Netflix revealed its fourth quarter earnings today, capping off a banner year that saw the streaming service surpass HBO in subscriber count and earn critical acclaim for its original programming. In Q4, the company handily beat Wall Street expectations with revenue of $1.18 billion and earnings per share of $0.79. During the same period last year (before viewers had streamed a single episode of House of Cards), Netflix earned 13 cents per share on revenue of $945 million. Ahead of today's official earnings, Wall Street estimates had landed on $1.16 billion in revenue and earnings per share of $0.65.

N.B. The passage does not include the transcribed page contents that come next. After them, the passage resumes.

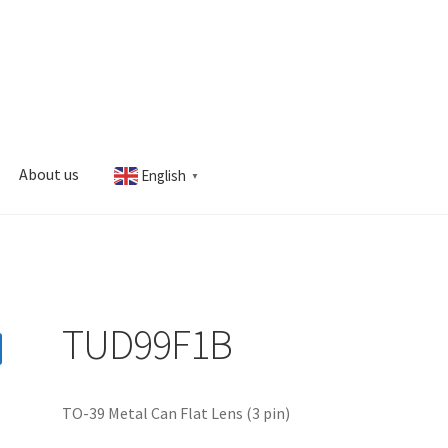
About us
English
▼
s
My account
TUD99F1B
TO-39 Metal Can Flat Lens (3 pin)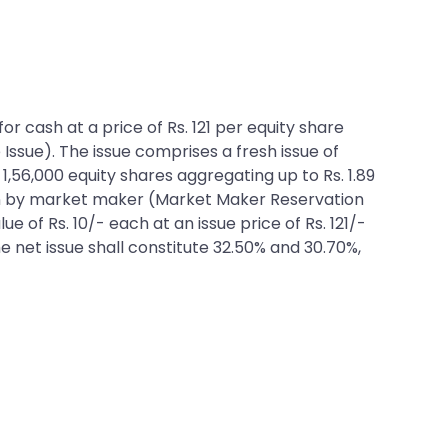
or cash at a price of Rs. 121 per equity share
 Issue). The issue comprises a fresh issue of
 1,56,000 equity shares aggregating up to Rs. 1.89
tion by market maker (Market Maker Reservation
e of Rs. 10/- each at an issue price of Rs. 121/-
he net issue shall constitute 32.50% and 30.70%,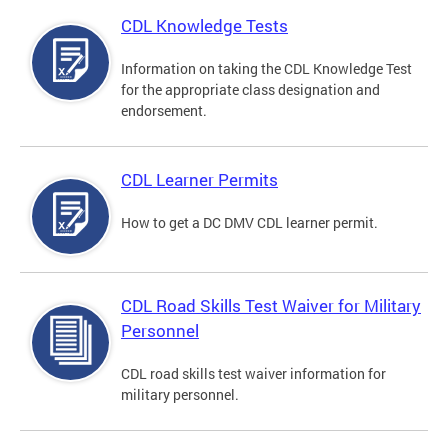
CDL Knowledge Tests
Information on taking the CDL Knowledge Test
for the appropriate class designation and
endorsement.
CDL Learner Permits
How to get a DC DMV CDL learner permit.
CDL Road Skills Test Waiver for Military
Personnel
CDL road skills test waiver information for
military personnel.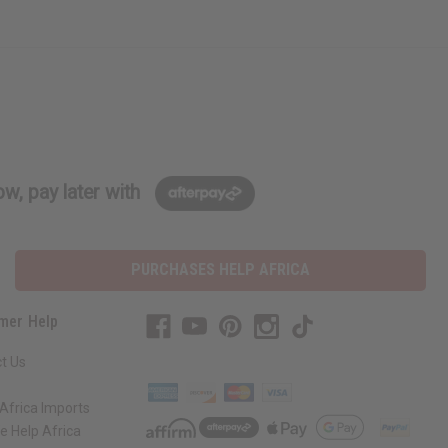
w, pay later with
PURCHASES HELP AFRICA
mer Help
t Us
Africa Imports
 Help Africa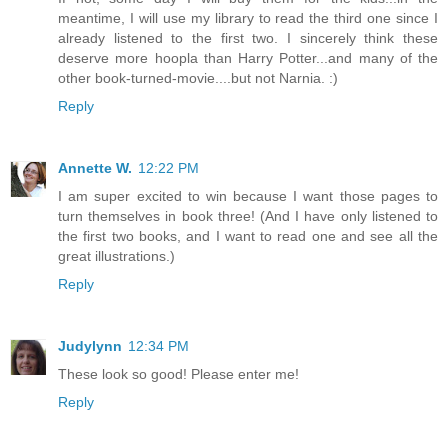
meantime, I will use my library to read the third one since I
already listened to the first two. I sincerely think these
deserve more hoopla than Harry Potter...and many of the
other book-turned-movie....but not Narnia. :)
Reply
Annette W.
12:22 PM
I am super excited to win because I want those pages to
turn themselves in book three! (And I have only listened to
the first two books, and I want to read one and see all the
great illustrations.)
Reply
Judylynn
12:34 PM
These look so good! Please enter me!
Reply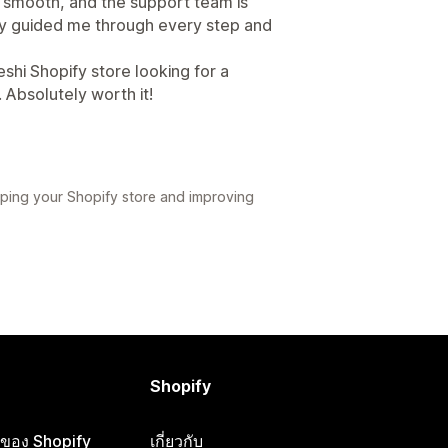
s smooth, and the support team is
ey guided me through every step and
hi Shopify store looking for a
 Absolutely worth it!
ping your Shopify store and improving
Shopify
ือของ Shopify
เกี่ยวกับ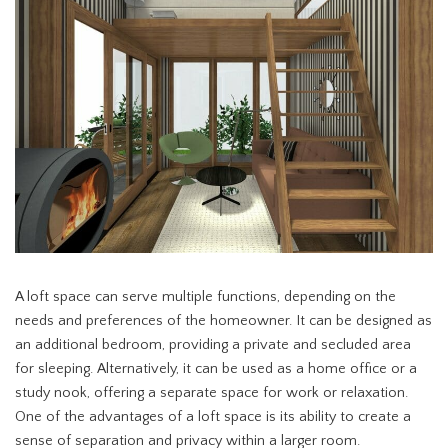
A loft space can serve multiple functions, depending on the
needs and preferences of the homeowner. It can be designed as
an additional bedroom, providing a private and secluded area
for sleeping. Alternatively, it can be used as a home office or a
study nook, offering a separate space for work or relaxation.
One of the advantages of a loft space is its ability to create a
sense of separation and privacy within a larger room.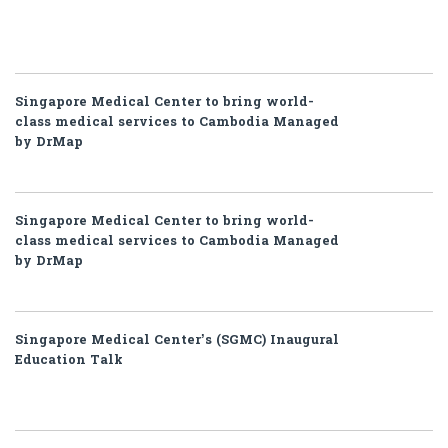
Singapore Medical Center to bring world-
class medical services to Cambodia Managed
by DrMap
Singapore Medical Center to bring world-
class medical services to Cambodia Managed
by DrMap
Singapore Medical Center’s (SGMC) Inaugural
Education Talk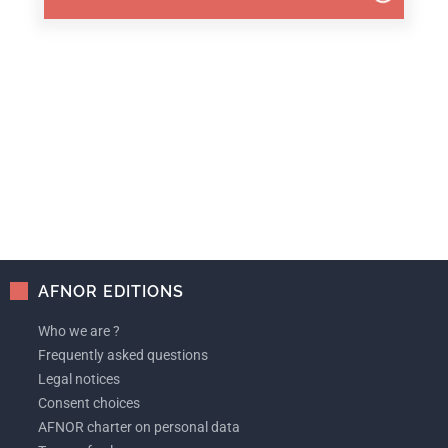
AFNOR EDITIONS
Who we are ?
Frequently asked questions
Legal notices
Consent choices
AFNOR charter on personal data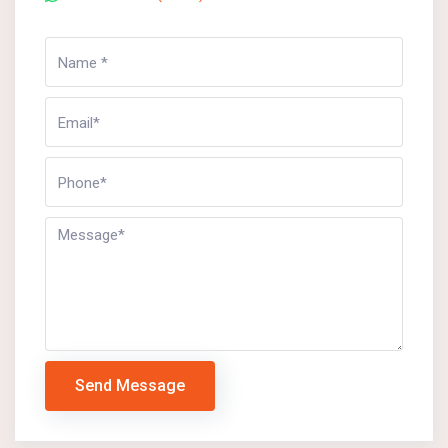
Send Message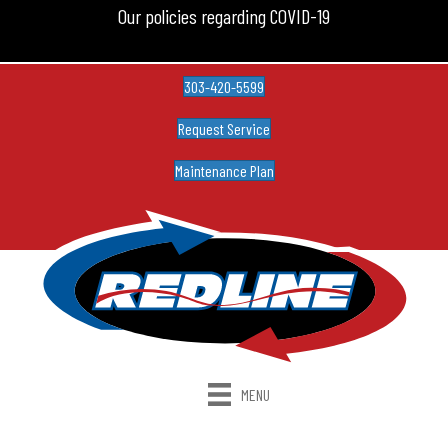
Our policies regarding COVID-19
303-420-5599
Request Service
Maintenance Plan
MENU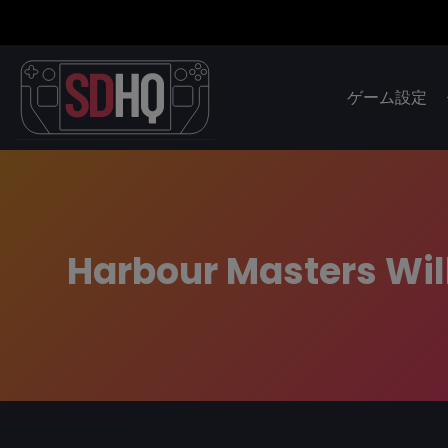
ゲーム設定
Harbour Masters Wil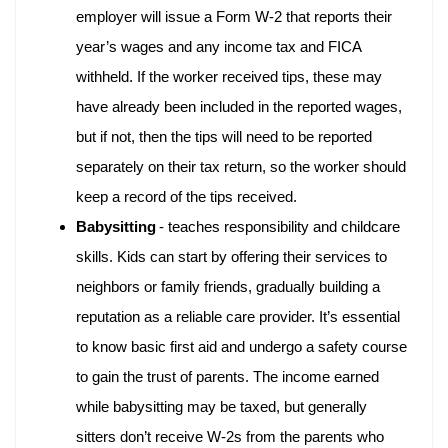
employer will issue a Form W-2 that reports their
year’s wages and any income tax and FICA
withheld. If the worker received tips, these may
have already been included in the reported wages,
but if not, then the tips will need to be reported
separately on their tax return, so the worker should
keep a record of the tips received.
Babysitting
- teaches responsibility and childcare
skills. Kids can start by offering their services to
neighbors or family friends, gradually building a
reputation as a reliable care provider. It’s essential
to know basic first aid and undergo a safety course
to gain the trust of parents. The income earned
while babysitting may be taxed, but generally
sitters don’t receive W-2s from the parents who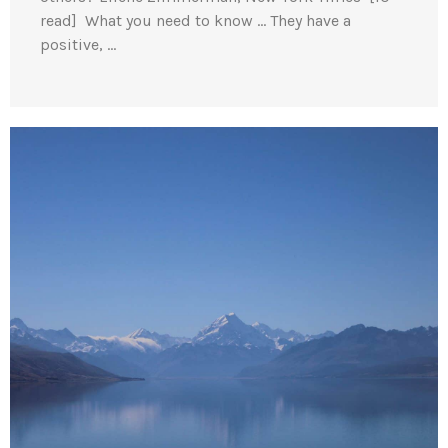
read] What you need to know … They have a
positive, …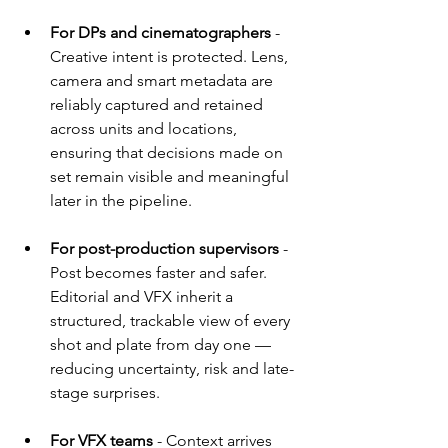
For DPs and cinematographers 
- 
Creative intent is protected. Lens, 
camera and smart metadata are 
reliably captured and retained 
across units and locations, 
ensuring that decisions made on 
set remain visible and meaningful 
later in the pipeline.
For post-production supervisors 
- 
Post becomes faster and safer. 
Editorial and VFX inherit a 
structured, trackable view of every 
shot and plate from day one — 
reducing uncertainty, risk and late-
stage surprises.
For VFX teams
 -
Context arrives 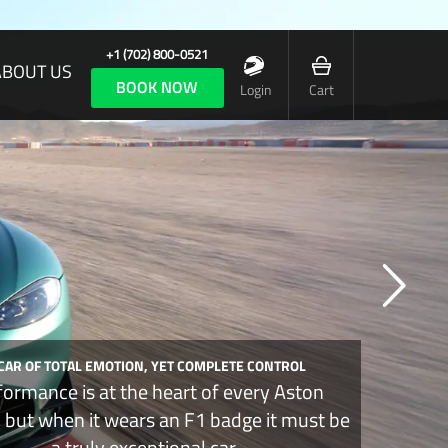
+1 (702) 800-0521
ABOUT US
BOOK NOW
Login
Cart
 CAR OF TOTAL EMOTION, YET COMPLETE CONTROL
formance is at the heart of every Aston
, but when it wears an F1 badge it must be
a truly exceptional car.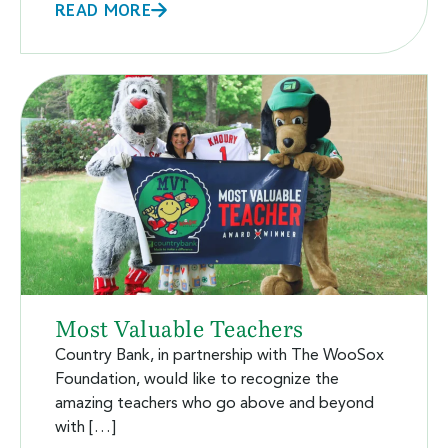
READ MORE
Most Valuable Teachers
Country Bank, in partnership with The WooSox
Foundation, would like to recognize the
amazing teachers who go above and beyond
with […]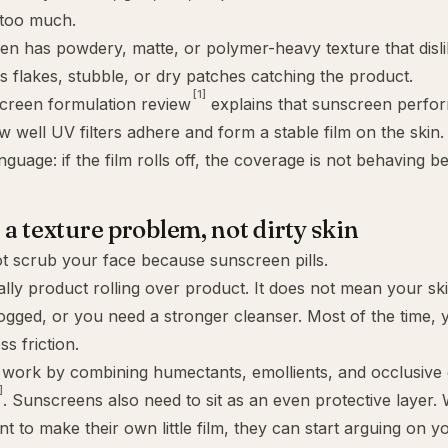
too much.
n has powdery, matte, or polymer-heavy texture that disli
s flakes, stubble, or dry patches catching the product.
[1]
creen formulation review
explains that sunscreen perf
w well UV filters adhere and form a stable film on the skin.
uage: if the film rolls off, the coverage is not behaving bea
s a texture problem, not dirty skin
t scrub your face because sunscreen pills.
ually product rolling over product. It does not mean your ski
ogged, or you need a stronger cleanser. Most of the time,
ss friction.
 work by combining humectants, emollients, and occlusive 
]
. Sunscreens also need to sit as an even protective layer.
nt to make their own little film, they can start arguing on y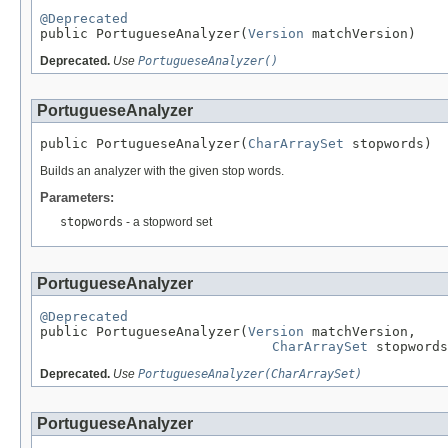
@Deprecated

public PortugueseAnalyzer(
Version
 matchVersion)
Deprecated.
Use
PortugueseAnalyzer()
PortugueseAnalyzer
public PortugueseAnalyzer(
CharArraySet
 stopwords)
Builds an analyzer with the given stop words.
Parameters:
stopwords
- a stopword set
PortugueseAnalyzer
@Deprecated

public PortugueseAnalyzer(
Version
 matchVersion,

CharArraySet
 stopwords
Deprecated.
Use
PortugueseAnalyzer(CharArraySet)
PortugueseAnalyzer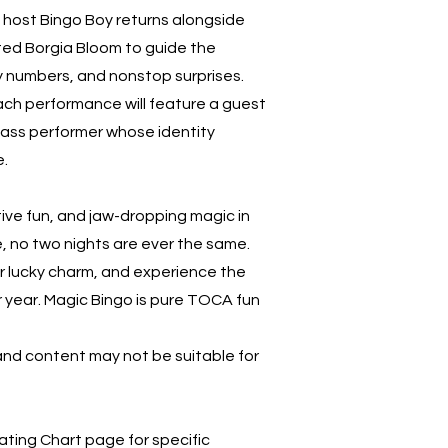
e host Bingo Boy returns alongside
ted Borgia Bloom to guide the
y numbers, and nonstop surprises.
ch performance will feature a guest
class performer whose identity
e.
tive fun, and jaw-dropping magic in
 no two nights are ever the same.
ur lucky charm, and experience the
r year. Magic Bingo is pure TOCA fun
nd content may not be suitable for
ting Chart page for specific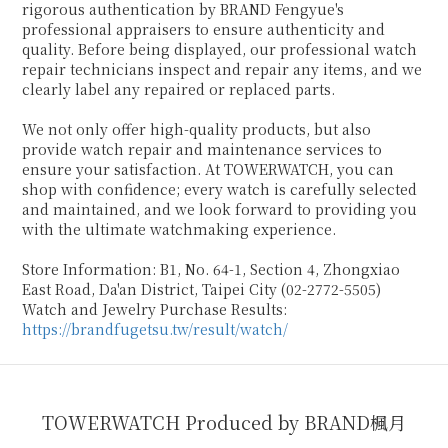
rigorous authentication by BRAND Fengyue's
professional appraisers to ensure authenticity and
quality. Before being displayed, our professional watch
repair technicians inspect and repair any items, and we
clearly label any repaired or replaced parts.
We not only offer high-quality products, but also
provide watch repair and maintenance services to
ensure your satisfaction. At TOWERWATCH, you can
shop with confidence; every watch is carefully selected
and maintained, and we look forward to providing you
with the ultimate watchmaking experience.
Store Information: B1, No. 64-1, Section 4, Zhongxiao
East Road, Da'an District, Taipei City (02-2772-5505)
Watch and Jewelry Purchase Results:
https://brandfugetsu.tw/result/watch/
TOWERWATCH Produced by BRAND楓月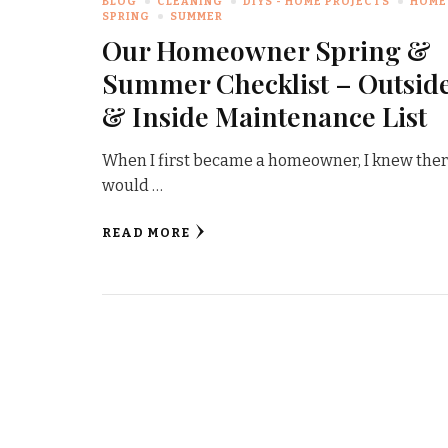
BLOG
CLEANING
DIYS - HOME PROJECTS
HOME
SPRING
SUMMER
Our Homeowner Spring &
Summer Checklist – Outsid
& Inside Maintenance List
When I first became a homeowner, I knew the
would …
READ MORE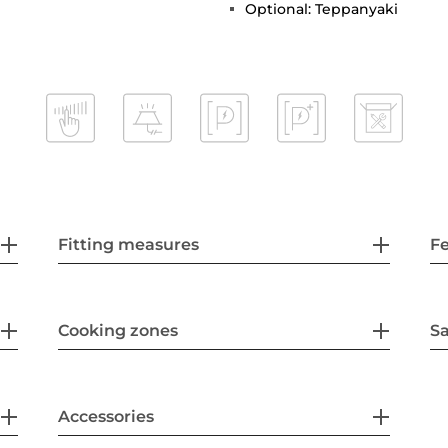
Optional: Teppanyaki
Fitting measures
F
Cooking zones
Sa
Accessories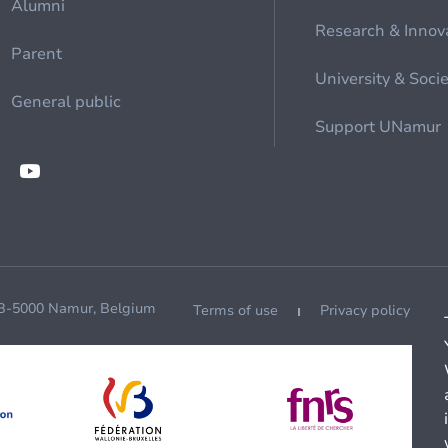
Alumni
Research & Innov
Parent
University & Soci
General public
Support UNamur
 B-5000 Namur, Belgium
Terms of use
Privacy policy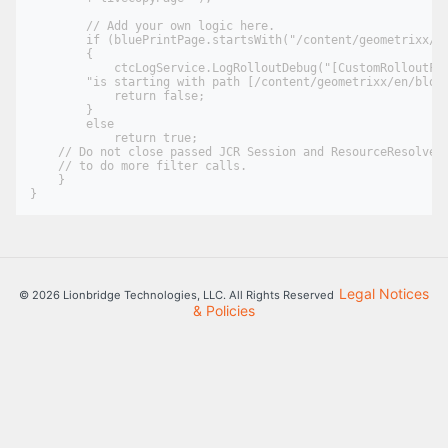
        // Add your own logic here.

        if (bluePrintPage.startsWith("/content/geometrixx/en
        {

            ctcLogService.LogRolloutDebug("[CustomRolloutFil
        "is starting with path [/content/geometrixx/en/blog]
            return false;

        }

        else

            return true;

    // Do not close passed JCR Session and ResourceResolver.
    // to do more filter calls.

    }

Legal Notices
© 2026 Lionbridge Technologies, LLC. All Rights Reserved
& Policies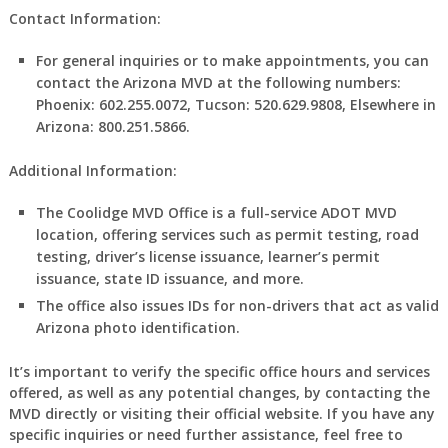
Contact Information:
For general inquiries or to make appointments, you can
contact the Arizona MVD at the following numbers:
Phoenix: 602.255.0072, Tucson: 520.629.9808, Elsewhere in
Arizona: 800.251.5866.
Additional Information:
The Coolidge MVD Office is a full-service ADOT MVD
location, offering services such as permit testing, road
testing, driver’s license issuance, learner’s permit
issuance, state ID issuance, and more.
The office also issues IDs for non-drivers that act as valid
Arizona photo identification.
It’s important to verify the specific office hours and services
offered, as well as any potential changes, by contacting the
MVD directly or visiting their official website. If you have any
specific inquiries or need further assistance, feel free to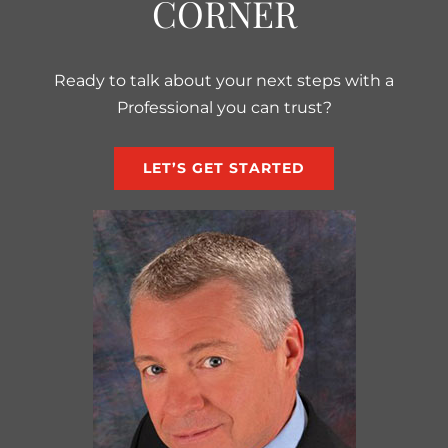
CORNER
Ready to talk about your next steps with a
Professional you can trust?
LET’S GET STARTED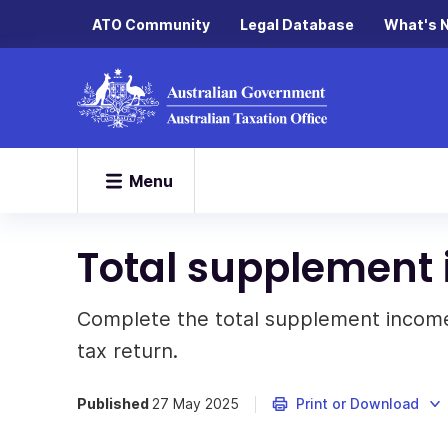
ATO Community
Legal Database
What's 
Menu
Total supplement 
Complete the total supplement income
tax return.
Published
27 May 2025
Print or Download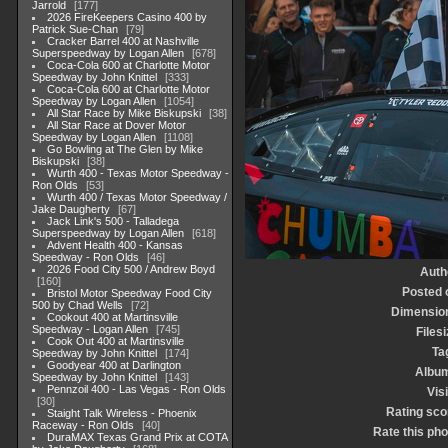
Jarrold
177
2026 FireKeepers Casino 400 by
Patrick Sue-Chan
79
Cracker Barrel 400 at Nashville
Superspeedway by Logan Allen
678
Coca-Cola 600 at Charlotte Motor
Speedway by John Knittel
333
Coca-Cola 600 at Charlotte Motor
Speedway by Logan Allen
1054
All Star Race by Mike Biskupski
38
All Star Race at Dover Motor
Speedway by Logan Allen
1108
Go Bowling at The Glen by Mike
Biskupski
38
Wurth 400 - Texas Motor Speedway -
Ron Olds
53
Wurth 400 / Texas Motor Speedway /
Jake Daugherty
67
Jack Link's 500 - Talladega
Superspeedway by Logan Allen
618
Advent Health 400 - Kansas
Speedway - Ron Olds
46
2026 Food City 500 / Andrew Boyd
Auth
160
Posted 
Bristol Motor Speedway Food City
500 by Chad Wells
72
Dimensio
Cookout 400 at Martinsville
Speedway - Logan Allen
745
Filesi
Cook Out 400 at Martinsville
Ta
Speedway by John Knittel
174
Goodyear 400 at Darlington
Albu
Speedway by John Knittel
143
Pennzoil 400 - Las Vegas - Ron Olds
Visi
30
Rating sco
Staight Talk Wireless - Phoenix
Raceway - Ron Olds
40
Rate this pho
DuraMAX Texas Grand Prix at COTA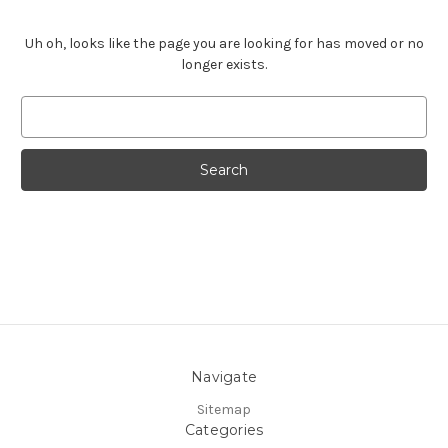
Uh oh, looks like the page you are looking for has moved or no
longer exists.
Search
Keyword:
Navigate
Sitemap
Categories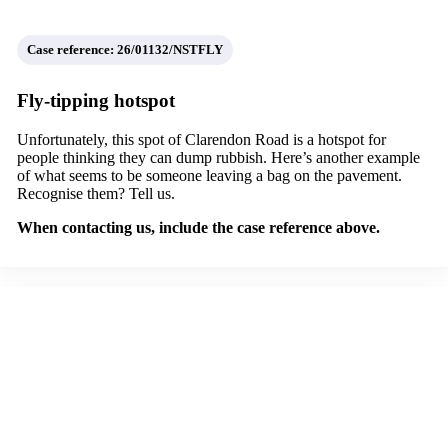
Case reference: 26/01132/NSTFLY
Fly-tipping hotspot
Unfortunately, this spot of Clarendon Road is a hotspot for
people thinking they can dump rubbish. Here’s another example
of what seems to be someone leaving a bag on the pavement.
Recognise them? Tell us.
When contacting us, include the case reference above.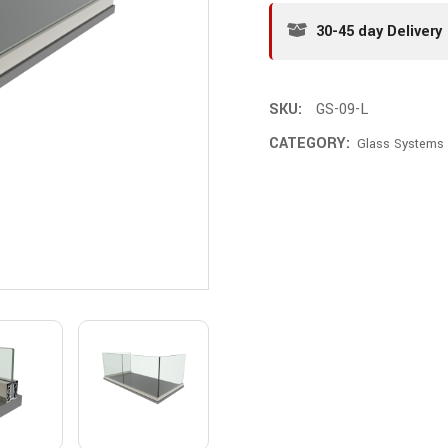
30-45 day Delivery
SKU:
GS-09-L
CATEGORY:
Glass Systems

Netflix ends the year with over 44 million customers worldwide
But investors (and Netflix's competitors) are far more interested in a different number: the company's subscriber growth. Netflix added 2.33 million new domestic subscribers in Q4, bringing its total US subscriber base to 33.42 million. Factoring in international markets, that number swells even higher to over 44 million. The company's original forecast called for 1.6 million to 2.4 million new customers for the quarter. Clearly there's still room for growth, and Netflix's impressive programming lineup continues to reel in new subscribers. Still, some analysts are concerned that Netflix — now bigger than HBO — may be nearing the saturation point for home streaming. To keep current trends moving, Netflix says it's experimenting with various price points and hopes to "offer new members a selection of three simple options to fit everyone’s taste."
Reed Hastings fires a warning shot at internet providers
Another potential concern is a recent federal court ruling that struck down the FCC's net neutrality rules. That unfortunate decision thrusts Netflix into an awkward spot. The company's streaming video commands a huge percentage of internet bandwidth each and every day, and the landmark ruling effectively gives ISPs the option of charging Netflix for using their infrastructure. There's been no indication that Comcast, Time Warner Cable, or other internet providers plan to take that radical step, but Netflix isn't waiting to see their move. In his letter to shareholders, CEO Reed Hastings writes, "we would vigorously protest and encourage our members to demand the open Internet they are paying their ISP to deliver" if ISPs began levying extra charges on Netflix — a scenario it slams as "draconian."
But Netflix doesn't seem phased by the "what ifs." The company immediately positioned itself as the leader in 4K at CES earlier this month; ultra high-def streaming will be offered on a number of TVs scheduled to ship this year. Netflix is also continuing to bolster its successful and award-winning original programing lineup. House of Cards will return for its second season in February, and Lillyhammer — the show that started Netflix's foray into original content — is coming back for a third season later this year. Turbo Fast, the animated kids series produced in tandem with DreamWorks, is on track "to become one of the most popular kids series ever on Netflix," Hastings says.
Perhaps the biggest question facing Netflix is where the streaming service is headed next. We should hear more on that as the year progresses, according to the shareholder letter. "We plan later this year to embark on a substantial European expansion," it reads. "Our success this year in international net additions and shrinking contribution losses confirms our belief that there is a big international opportunity for Netflix."